EXTRACTED TEXT:
━━━━━━

# Film School Financing



## freakyfreddy (Sep 15, 2011)

Anyone know any film schools that finance your thesis project? Right now the only school I can think of is USC. I know for a fact that AFI and UCLA don't. 
I really want to know so I get a real good idea how much money I'm going to be spending on film school IF I go.


----------



## freakyfreddy (Sep 15, 2011)

Actually AFI gives you $13,000 for financing, sorry.


----------



## freakyfreddy (Sep 15, 2011)

Update #2: NYU doesn't. Chapman gives you $10,000.


----------



## Mike_V (Sep 15, 2011)

for chapman

900 budget for cycle films
10k for thesis + a certain amount of processing cost (a certain amount of foot)


----------



## Penny Royaltea Silva (Sep 17, 2011)

CSULB, I'm guessing, gives film production grants of up to $7k.


----------



## Jayimess (Sep 28, 2011)

Funding your thesis project is a rare occurrence in MFA and undergraduate programs...none of my films in undergrad were funded by the school.  What is crazy is that despite the lack of funding, people are making $30+K thesis films these days.  Florida State and Ohio University are some other schools that offer significant cash for thesis projects, as I recall.

USC does NOT fund all thesis films, as the OP stated, though they do provide monetary awards (never full budget) for a selected group through the scholarship process.   

They do fund 3xCTPR546 (narrative shorts) and 3xCTPR547 (documentary shorts) per semester, and one drama and one multi-cam pilot per academic year, which may be the source of the confusion...but thesis students get access to university resources, not cash.


----------

━━━━━━

EXERCISE TASKS:
#1 In the film school financing thread, how much money does AFI give for financing?
#2 Repeat, word for word, the part of the film school financing thread that opens with the words containing "Funding your thesis" and closes with "the scholarship process.".

GIVEN DATA:
━━━━━━

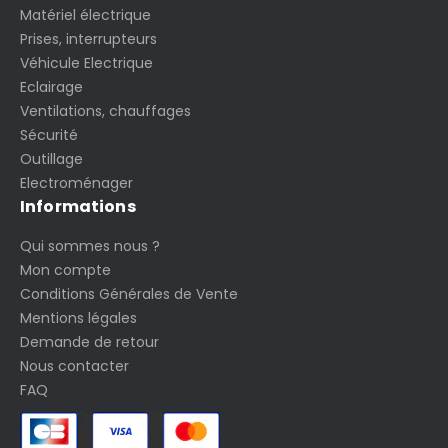
Matériel électrique
Prises, interrupteurs
Véhicule Electrique
Eclairage
Ventilations, chauffages
Sécurité
Outillage
Electroménager
Informations
Qui sommes nous ?
Mon compte
Conditions Générales de Vente
Mentions légales
Demande de retour
Nous contacter
FAQ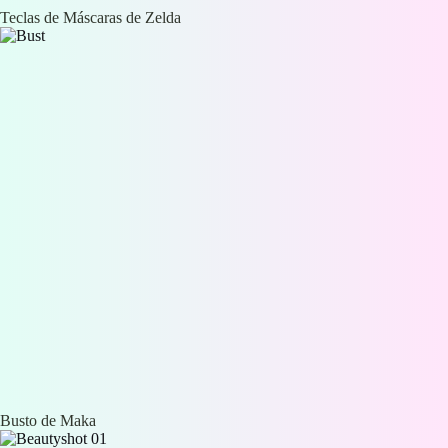
Teclas de Máscaras de Zelda
Busto de Maka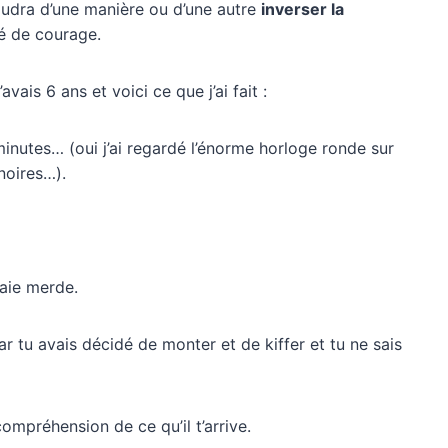
 faudra d’une manière ou d’une autre
inverser la
té de courage.
avais 6 ans et voici ce que j’ai fait :
inutes… (oui j’ai regardé l’énorme horloge ronde sur
noires…).
raie merde.
car tu avais décidé de monter et de kiffer et tu ne sais
ompréhension de ce qu’il t’arrive.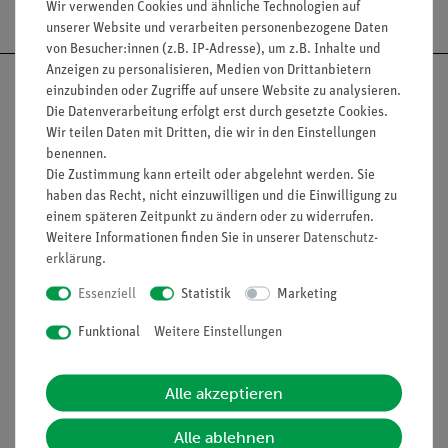
Wir verwenden Cookies und ähnliche Technologien auf
unserer Website und verarbeiten personenbezogene Daten
von Besucher:innen (z.B. IP-Adresse), um z.B. Inhalte und
Anzeigen zu personalisieren, Medien von Drittanbietern
einzubinden oder Zugriffe auf unsere Website zu analysieren.
Die Datenverarbeitung erfolgt erst durch gesetzte Cookies.
Wir teilen Daten mit Dritten, die wir in den Einstellungen
Nach oben
benennen.
Die Zustimmung kann erteilt oder abgelehnt werden. Sie
haben das Recht, nicht einzuwilligen und die Einwilligung zu
einem späteren Zeitpunkt zu ändern oder zu widerrufen.
Informationen
Service
Weitere Informationen finden Sie in unserer
Daten­schutz­
erklärung
.
Essenziell
Statistik
Marketing
Unternehmen
Übersicht Service
Funktional
Weitere Einstellungen
Projekte und Lösungen
Beratung & Showroom
Presse
Inventarisierungs- &
Einräumservice
Alle akzeptieren
Stellenangebote
Inbetriebnahme & Schulungen
Kontakt
Alle ablehnen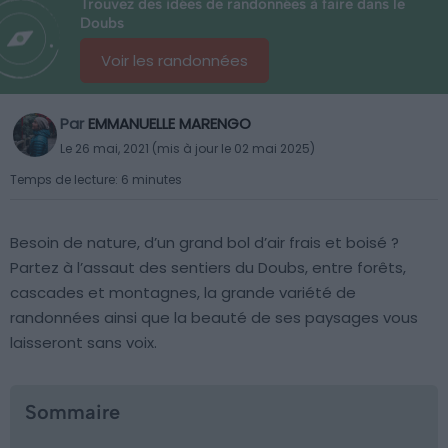
Trouvez des idées de randonnées à faire dans le
Doubs
Voir les randonnées
Par
EMMANUELLE MARENGO
Le 26 mai, 2021 (mis à jour le 02 mai 2025)
Temps de lecture: 6 minutes
Besoin de nature, d’un grand bol d’air frais et boisé ?
Partez à l’assaut des sentiers du Doubs, entre forêts,
cascades et montagnes, la grande variété de
randonnées ainsi que la beauté de ses paysages vous
laisseront sans voix.
Sommaire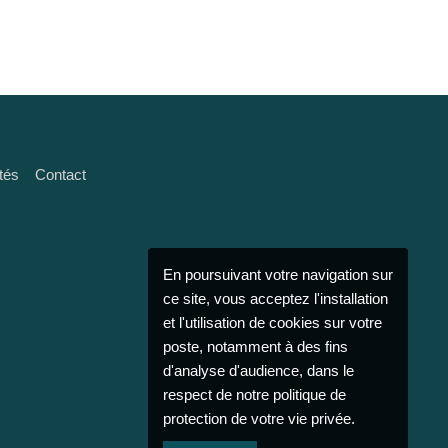
tés
Contact
En poursuivant votre navigation sur
ce site, vous acceptez l'installation
et l'utilisation de cookies sur votre
poste, notamment à des fins
d'analyse d'audience, dans le
respect de notre politique de
protection de votre vie privée.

━━━━━━

TASK SOLUTIONS:
#1 $13,000

#2
Funding your thesis project is a rare occurrence in MFA and undergraduate programs...none of my films in undergrad were funded by the school.  What is crazy is that despite the lack of funding, people are making $30+K thesis films these days.  Florida State and Ohio University are some other schools that offer significant cash for thesis projects, as I recall.

USC does NOT fund all thesis films, as the OP stated, though they do provide monetary awards (never full budget) for a selected group through the scholarship process.